Written task |
Return the material below exactly, but only from the line with "vfov_deg: 37.7" through the line with "exposure_s: 1/202", and without its pictures.
Material provided Block Start
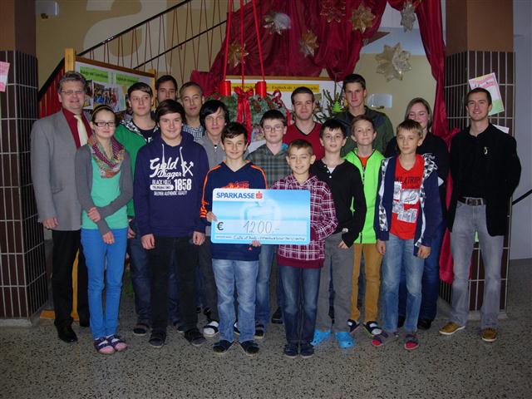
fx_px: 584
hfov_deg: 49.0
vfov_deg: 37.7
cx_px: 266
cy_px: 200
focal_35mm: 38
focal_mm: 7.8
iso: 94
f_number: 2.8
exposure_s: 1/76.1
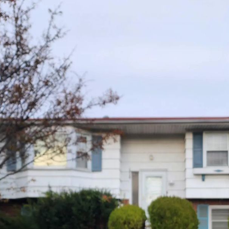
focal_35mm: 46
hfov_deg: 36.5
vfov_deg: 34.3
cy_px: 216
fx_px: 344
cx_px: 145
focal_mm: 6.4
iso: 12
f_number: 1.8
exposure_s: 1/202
Material provided Block End
Material provided Block Start
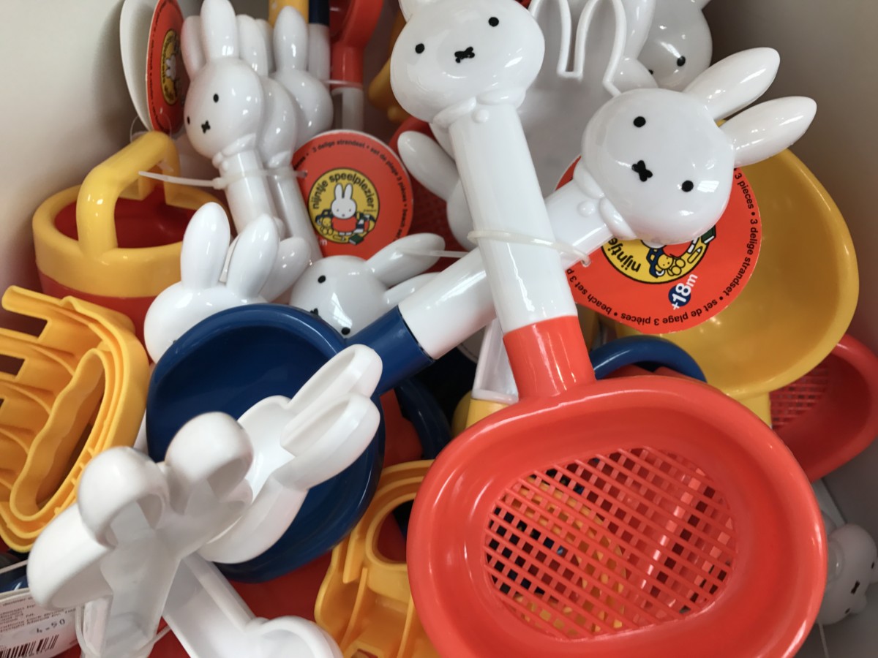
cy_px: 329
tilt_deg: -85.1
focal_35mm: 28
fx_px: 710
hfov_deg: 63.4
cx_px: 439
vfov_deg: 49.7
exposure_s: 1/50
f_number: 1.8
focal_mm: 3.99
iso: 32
Material provided Block End
Expected answer |
vfov_deg: 37.7
cx_px: 266
cy_px: 200
focal_35mm: 38
focal_mm: 7.8
iso: 94
f_number: 2.8
exposure_s: 1/76.1
focal_35mm: 46
hfov_deg: 36.5
vfov_deg: 34.3
cy_px: 216
fx_px: 344
cx_px: 145
focal_mm: 6.4
iso: 12
f_number: 1.8
exposure_s: 1/202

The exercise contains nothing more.